また、最近は自社アセットと現場の声をベースにした新規サービスを起案し、事業化に向けた検討を進めています。レンタル移籍で得た“課題の発見力”が、企画や提案に活きていますね。
岡村:地域や会社にも貢献したいという自分の思いを再確認し、滋賀県で共創の場「一般社団法人co.shiga」を作りました。自社も巻き込み、還元できるよう動いているところです。
「co.shiga」を活用して、地域のあるべき姿や課題を起点として自社技術を掛け合わせた新規事業開発にも取り組んでおり、地域の自治体と連携しながら創出を検討するなどの取組みも進んでいます。
また、社内で“企業間交換留学制度”の立ち上げにも取り組んでいます。良いアイデアを広げられるメンバーを社内に増やしていきたいですね。自分が得た経験を制度として広げ、組織変革につなげていけたら。
──ベンチャーでの経験を経て、身についたこと、変化したことは何か。
前谷:これまでは自分の中にあるスキルだけで何とかしようとしていたことに気づきました。自分の枠を越えて他者と協働する力や、スピード感をもって意思決定する感覚が身についたと思います。
CVCの立場でも、相手に寄り添いながら自社の強みをどう活かすかを柔軟に考えられるようになったのは、大きな変化だと感じています。
本山:「課題を掘り起こすとはどういうことか」を、本質的に理解できたのは移籍経験があったからです。今も新規事業を進める際には、「お客様や現場のどんな”不”を解消したいのか」「その”不”はなぜ生まれているのか」といった問いを持って取り組んでいます。
また、いろんな業界の第一線で活躍されているトップランナーの方々や意欲の高いメンバーと一緒に働く中で、社会課題を本気で何とかしたいという信念や、そしてそれに紐づく言葉の力を持っている人たちにたくさん出会いました。
そんな中で「自分はどうなのか」と、思いの強さに引け目を感じることもあって。だからこそ「こういう人たちと胸を張って話せる自分でありたい」という思いが今も強くありますし、思いの強さを大事にしています。
岡村:SUNDREDで実証事業の立ち上げに関わったことで、仮説を立てて動く、走りながら試していく、軌道修正しながら進めるというやり方が、自分の中に染みついた感じがあります。制度づくりや地域連携を進める中でも、そうしたスタンスが、今の自分の基本になってると思います。
【まとめ】組織変革の起点は「個の越境」にある

3人の話から共通して見えてきたのは、ベンチャーという“異質な環境”が強烈な自己変容をもたらし、その結果として、組織への新たな貢献が生まれているということ。「越境は一時的な体験ではなく、戻ってからが本番」。その言葉を、実感として語る3人の姿は、これからの企業変革において“個の越境”が果たす役割の大きさを物語っていました。

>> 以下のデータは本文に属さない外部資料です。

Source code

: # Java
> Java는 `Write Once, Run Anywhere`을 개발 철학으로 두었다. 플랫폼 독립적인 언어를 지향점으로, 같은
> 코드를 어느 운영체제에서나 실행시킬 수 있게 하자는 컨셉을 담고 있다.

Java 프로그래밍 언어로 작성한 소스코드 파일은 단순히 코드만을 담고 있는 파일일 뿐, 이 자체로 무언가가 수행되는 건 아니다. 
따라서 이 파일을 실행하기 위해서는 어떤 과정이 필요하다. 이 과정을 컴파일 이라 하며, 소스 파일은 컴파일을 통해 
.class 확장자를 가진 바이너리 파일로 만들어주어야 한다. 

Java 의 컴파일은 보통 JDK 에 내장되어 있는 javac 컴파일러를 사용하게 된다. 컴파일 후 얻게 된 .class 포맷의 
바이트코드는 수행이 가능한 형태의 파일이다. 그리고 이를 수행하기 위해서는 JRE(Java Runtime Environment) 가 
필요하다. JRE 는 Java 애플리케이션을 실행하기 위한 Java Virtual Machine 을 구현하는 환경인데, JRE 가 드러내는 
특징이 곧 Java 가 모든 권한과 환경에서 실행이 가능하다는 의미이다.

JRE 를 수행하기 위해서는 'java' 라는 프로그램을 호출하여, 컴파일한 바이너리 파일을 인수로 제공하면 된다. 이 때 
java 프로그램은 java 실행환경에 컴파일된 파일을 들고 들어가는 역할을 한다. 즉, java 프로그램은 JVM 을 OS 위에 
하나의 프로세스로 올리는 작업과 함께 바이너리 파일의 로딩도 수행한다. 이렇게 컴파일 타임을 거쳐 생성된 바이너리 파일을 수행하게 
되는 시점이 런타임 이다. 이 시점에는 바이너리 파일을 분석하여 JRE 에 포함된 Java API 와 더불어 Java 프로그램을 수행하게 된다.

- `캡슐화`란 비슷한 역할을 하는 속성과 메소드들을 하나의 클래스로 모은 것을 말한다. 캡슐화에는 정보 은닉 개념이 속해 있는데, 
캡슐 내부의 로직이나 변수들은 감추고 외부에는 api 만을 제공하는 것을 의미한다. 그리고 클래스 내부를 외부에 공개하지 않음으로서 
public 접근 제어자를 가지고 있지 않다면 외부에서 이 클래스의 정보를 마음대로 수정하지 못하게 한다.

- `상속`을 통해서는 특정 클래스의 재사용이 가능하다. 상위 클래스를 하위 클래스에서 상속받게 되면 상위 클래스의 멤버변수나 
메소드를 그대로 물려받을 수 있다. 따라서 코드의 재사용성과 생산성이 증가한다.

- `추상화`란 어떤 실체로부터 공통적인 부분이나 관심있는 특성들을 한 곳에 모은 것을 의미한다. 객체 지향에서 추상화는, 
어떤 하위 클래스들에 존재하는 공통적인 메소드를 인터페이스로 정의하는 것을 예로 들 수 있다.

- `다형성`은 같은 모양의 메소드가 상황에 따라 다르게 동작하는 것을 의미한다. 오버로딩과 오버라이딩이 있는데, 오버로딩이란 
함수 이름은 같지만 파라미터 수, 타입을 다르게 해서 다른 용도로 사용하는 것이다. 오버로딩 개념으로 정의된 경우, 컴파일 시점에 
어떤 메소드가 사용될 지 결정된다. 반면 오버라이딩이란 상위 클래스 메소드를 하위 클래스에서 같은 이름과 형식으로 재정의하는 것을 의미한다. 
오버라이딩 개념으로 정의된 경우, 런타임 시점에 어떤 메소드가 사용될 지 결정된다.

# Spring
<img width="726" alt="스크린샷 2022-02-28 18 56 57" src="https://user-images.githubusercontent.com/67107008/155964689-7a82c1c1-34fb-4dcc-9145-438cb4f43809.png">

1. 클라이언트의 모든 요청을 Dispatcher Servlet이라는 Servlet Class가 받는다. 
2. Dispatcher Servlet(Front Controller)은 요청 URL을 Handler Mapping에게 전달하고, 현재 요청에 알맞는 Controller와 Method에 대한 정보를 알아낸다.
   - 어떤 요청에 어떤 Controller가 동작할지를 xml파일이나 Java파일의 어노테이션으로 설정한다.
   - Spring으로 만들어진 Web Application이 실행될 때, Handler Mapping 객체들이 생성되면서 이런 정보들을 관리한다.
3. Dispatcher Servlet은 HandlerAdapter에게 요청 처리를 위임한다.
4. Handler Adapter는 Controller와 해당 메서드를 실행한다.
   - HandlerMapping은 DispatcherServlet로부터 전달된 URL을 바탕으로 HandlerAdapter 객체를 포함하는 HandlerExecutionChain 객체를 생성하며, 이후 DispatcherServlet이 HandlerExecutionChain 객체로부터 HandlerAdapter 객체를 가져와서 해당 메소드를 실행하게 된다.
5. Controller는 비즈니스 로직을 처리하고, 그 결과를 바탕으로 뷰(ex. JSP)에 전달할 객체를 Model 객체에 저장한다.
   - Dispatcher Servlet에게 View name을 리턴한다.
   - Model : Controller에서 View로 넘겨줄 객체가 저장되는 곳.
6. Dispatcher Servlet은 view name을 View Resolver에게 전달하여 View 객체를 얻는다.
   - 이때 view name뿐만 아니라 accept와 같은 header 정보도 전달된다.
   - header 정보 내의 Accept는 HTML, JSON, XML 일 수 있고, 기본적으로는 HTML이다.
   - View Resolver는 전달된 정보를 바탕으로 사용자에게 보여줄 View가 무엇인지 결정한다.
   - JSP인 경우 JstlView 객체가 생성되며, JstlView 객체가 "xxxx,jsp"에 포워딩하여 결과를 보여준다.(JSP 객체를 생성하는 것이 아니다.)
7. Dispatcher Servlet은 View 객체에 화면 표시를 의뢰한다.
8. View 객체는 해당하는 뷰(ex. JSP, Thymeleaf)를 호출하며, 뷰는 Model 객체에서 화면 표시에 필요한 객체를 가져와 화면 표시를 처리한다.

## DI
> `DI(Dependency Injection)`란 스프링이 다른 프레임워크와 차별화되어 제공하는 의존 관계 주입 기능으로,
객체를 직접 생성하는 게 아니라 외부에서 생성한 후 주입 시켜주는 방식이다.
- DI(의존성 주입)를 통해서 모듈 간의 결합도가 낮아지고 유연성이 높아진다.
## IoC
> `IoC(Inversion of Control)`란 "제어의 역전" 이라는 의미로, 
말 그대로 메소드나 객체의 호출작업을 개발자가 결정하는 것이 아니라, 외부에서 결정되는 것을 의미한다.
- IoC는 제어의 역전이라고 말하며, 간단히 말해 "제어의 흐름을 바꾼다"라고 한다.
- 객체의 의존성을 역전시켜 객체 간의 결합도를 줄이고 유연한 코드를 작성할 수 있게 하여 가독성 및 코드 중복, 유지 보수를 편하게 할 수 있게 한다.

当日の会場では、参加者が登壇者の言葉に真剣に耳を傾け、メモを取りながら聴き入っていました。終了後も会場の熱は冷めることなく、あちこちで対話が広がっていく様子が見られました。こうした“リアルな場”こそが、変化を志す個人と組織をつなぎ、次の一歩を踏み出すエネルギー源になるのかもしれません。
QUINTBRIDGEで語られた越境者たちの言葉が、新たな越境の物語を生む起点となることを期待したいと思います。